GNPower Dinginin operates a 1,336 MW coal-fired power plant in Mariveles, Bataan.

Meralco said the capacity will partially replace the 670 MW worth of power supply agreement (PSA) with San Miguel Corp.’s South Premiere Power Corp. (SPPC) which was subjected to a temporary restraining order (TRO) issued by the Court of Appeals (CA).

The power distributor said the EPSA which has a rate of P5.96 per kilowatt hour will lessen Meralco’s exposure to the wholesale electricity spot market (WESM) and in turn, partly shield customers from volatile and potentially higher generation costs.

Meralco added  it continues to exhaust all measures to continue supplying its customers with sufficient and reliable power while mitigating the impact of the TRO to its customers.

Earlier this week, Meralco formally issued a notice of claim against SPPC to cover the additional costs it has been incurring as a result of the 60-day TRO on their PSA.

In a letter dated Dec. 12, 2022, Ronald Valles, Meralco first vice president and head of regulatory management office, asked SPPC to pay the price difference between the contract price and the WESM price, to which Meralco would be exposed during the effectivity of the TRO.

Valles said this will be on top of all applicable fines, penalties and liquidated damages under the PSA in the event the CA eventually resolves the main case and denies the petition of SPPC.

Last month, the CA issued a 60-day TRO in favor of SPPC which made the appeal after the Energy Regulatory Commission ruled the agreed price in PSA is fixed in nature and the grounds for increase cited by SPPC and Meralco were not among the exceptions that would allow for price adjustment.

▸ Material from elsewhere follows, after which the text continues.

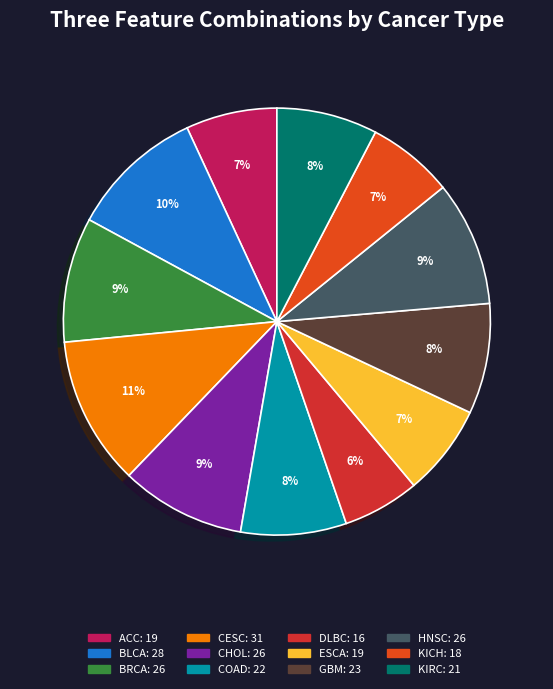

How many slices are in this pie chart?

12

The TRO rooted from the ERC’s denial of the joint request of Meralco and SPPC for a temporary and partial cost recovery relief only for the losses incurred by SMC from January to May 2022, mainly due to the unprecedented spike in the cost of coal and natural gas — the types of fuel utilized by the company’s power plants to supply 1,000 MW worth of electricity to Meralco, including the capacity from SPPC.